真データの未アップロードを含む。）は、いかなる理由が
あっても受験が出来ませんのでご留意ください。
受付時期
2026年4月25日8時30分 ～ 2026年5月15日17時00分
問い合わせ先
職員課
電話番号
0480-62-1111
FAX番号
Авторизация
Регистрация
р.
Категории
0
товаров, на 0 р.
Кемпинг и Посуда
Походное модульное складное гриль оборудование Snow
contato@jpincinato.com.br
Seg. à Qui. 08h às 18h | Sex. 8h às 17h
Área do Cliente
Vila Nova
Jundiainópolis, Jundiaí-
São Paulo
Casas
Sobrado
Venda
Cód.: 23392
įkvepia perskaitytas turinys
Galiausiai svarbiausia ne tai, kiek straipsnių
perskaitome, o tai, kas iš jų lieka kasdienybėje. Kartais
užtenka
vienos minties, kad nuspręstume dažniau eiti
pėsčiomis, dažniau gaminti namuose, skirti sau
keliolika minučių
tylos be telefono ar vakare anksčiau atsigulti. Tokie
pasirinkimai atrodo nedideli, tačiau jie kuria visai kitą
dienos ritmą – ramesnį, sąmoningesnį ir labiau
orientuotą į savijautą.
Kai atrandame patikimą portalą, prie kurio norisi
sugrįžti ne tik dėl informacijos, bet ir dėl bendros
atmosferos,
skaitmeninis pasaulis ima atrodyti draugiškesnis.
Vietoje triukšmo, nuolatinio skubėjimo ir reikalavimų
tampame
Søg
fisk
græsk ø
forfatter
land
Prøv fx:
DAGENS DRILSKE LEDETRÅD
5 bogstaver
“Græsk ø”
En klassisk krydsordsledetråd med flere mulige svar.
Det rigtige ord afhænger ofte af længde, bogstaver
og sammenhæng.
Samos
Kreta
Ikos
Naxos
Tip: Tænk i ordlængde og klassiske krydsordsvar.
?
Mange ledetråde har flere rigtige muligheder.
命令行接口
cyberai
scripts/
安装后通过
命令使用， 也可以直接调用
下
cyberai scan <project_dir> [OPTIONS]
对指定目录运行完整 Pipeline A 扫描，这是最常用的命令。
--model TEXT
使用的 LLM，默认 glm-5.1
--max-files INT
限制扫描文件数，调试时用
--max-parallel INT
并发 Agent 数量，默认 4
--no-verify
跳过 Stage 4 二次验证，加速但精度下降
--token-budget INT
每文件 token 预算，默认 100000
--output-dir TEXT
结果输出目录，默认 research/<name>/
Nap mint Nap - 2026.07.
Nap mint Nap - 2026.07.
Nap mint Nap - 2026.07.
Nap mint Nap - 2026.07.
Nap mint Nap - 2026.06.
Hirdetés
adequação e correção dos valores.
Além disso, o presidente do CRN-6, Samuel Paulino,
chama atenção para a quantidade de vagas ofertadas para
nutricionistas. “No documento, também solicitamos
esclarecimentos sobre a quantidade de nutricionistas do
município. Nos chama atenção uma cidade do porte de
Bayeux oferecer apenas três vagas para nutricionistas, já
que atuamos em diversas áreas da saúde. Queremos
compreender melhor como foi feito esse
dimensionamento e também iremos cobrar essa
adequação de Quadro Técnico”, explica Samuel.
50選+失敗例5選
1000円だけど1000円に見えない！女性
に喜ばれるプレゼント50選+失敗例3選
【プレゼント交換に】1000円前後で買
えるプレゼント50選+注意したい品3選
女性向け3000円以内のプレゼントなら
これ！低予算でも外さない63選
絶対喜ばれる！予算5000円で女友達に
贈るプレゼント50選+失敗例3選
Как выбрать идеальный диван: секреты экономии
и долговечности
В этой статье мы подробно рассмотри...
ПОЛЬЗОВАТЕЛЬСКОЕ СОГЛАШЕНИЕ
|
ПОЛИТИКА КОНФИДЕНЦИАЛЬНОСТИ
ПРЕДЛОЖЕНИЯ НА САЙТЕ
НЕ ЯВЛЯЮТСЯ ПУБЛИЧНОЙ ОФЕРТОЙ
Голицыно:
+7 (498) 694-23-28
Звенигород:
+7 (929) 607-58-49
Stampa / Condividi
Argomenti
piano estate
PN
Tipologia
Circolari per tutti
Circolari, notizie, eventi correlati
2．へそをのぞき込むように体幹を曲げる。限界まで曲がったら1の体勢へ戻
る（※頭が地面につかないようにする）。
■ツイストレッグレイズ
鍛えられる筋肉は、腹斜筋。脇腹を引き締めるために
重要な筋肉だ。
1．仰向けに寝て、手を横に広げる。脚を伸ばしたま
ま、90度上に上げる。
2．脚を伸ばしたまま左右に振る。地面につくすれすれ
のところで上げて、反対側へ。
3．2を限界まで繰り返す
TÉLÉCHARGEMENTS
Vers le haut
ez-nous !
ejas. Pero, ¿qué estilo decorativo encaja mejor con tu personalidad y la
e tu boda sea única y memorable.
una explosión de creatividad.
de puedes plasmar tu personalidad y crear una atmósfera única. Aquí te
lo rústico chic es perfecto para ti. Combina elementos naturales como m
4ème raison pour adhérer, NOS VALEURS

______________________________

## PROBLEM
Show me every line in the data above that includes "bogstaver".

## OUTPUT OF THE TASK
5 bogstaver
Det rigtige ord afhænger ofte af længde, bogstaver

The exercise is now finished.